In a far lesser degree Caroline’s influence may also be traced in the way in which Walpole, though possessing the power to force through Parliament any measure he would, refrained from running counter to the popular will, when that will was unmistakably declared. True, here his own inherent statesmanship came in, and counselled moderation. But Caroline also had theories about the popular will and civil liberty which she had acquired in her youth from Sophie Charlotte of Prussia, the “Republican Queen,” and this at least may be claimed for her, that she taught Walpole the art of making his concessions gracefully. Her love of liberty in matters of religion showed itself in the zeal with which she urged indulgence to Protestant dissenters; the time was not supposed to be ripe for the repeal of the penal laws against them, but annual Acts of Indemnity were passed which practically gave them the relief they desired, and drew the fangs of the Test and Corporation Acts. Caroline’s power was most noticeable in the dispensing of patronage; it is not too much to say that in all the ten years she was Queen no important appointment, either in Church or State, was made without her having some voice in it. In this transition period the judicious distribution of patronage influenced largely the future of the nation, and the Queen, who saw further ahead than most of her contemporaries, was fully conscious of its importance. Thus this princess, who little more than a decade before was a stranger to the English laws and constitution, was able to shape and guide the destinies of England.

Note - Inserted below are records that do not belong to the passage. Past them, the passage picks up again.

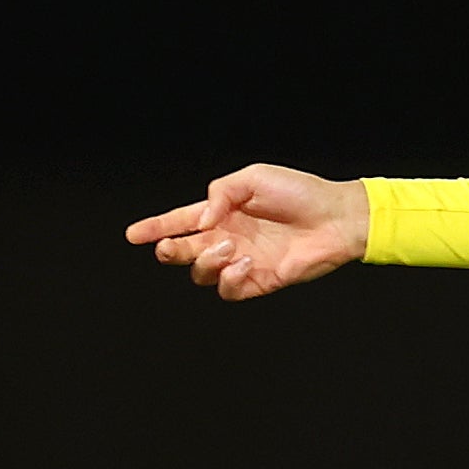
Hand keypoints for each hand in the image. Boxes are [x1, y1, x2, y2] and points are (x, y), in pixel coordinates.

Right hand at [126, 164, 371, 300]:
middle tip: (170, 246)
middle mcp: (227, 238)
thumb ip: (220, 192)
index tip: (133, 234)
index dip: (154, 228)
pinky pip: (228, 290)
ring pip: (201, 274)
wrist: (336, 218)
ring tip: (229, 246)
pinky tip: (245, 262)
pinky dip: (229, 278)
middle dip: (169, 250)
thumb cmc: (300, 192)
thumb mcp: (254, 178)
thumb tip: (203, 218)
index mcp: (222, 212)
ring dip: (206, 262)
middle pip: (183, 252)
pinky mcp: (259, 281)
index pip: (180, 221)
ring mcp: (242, 261)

FOOTNOTES TO BOOK III, CHAPTER II:

[7] “A particular account of the solemnities used at the Coronation of His Sacred Majesty King George II. and of his Royal Consort Queen Caroline on Wednesday the 11th October, 1727,” London, 1760. From the pamphlet the other particulars of the coronation are taken.

[8] She had been appointed governess to the three eldest princesses by George I., but was dismissed by Queen Caroline.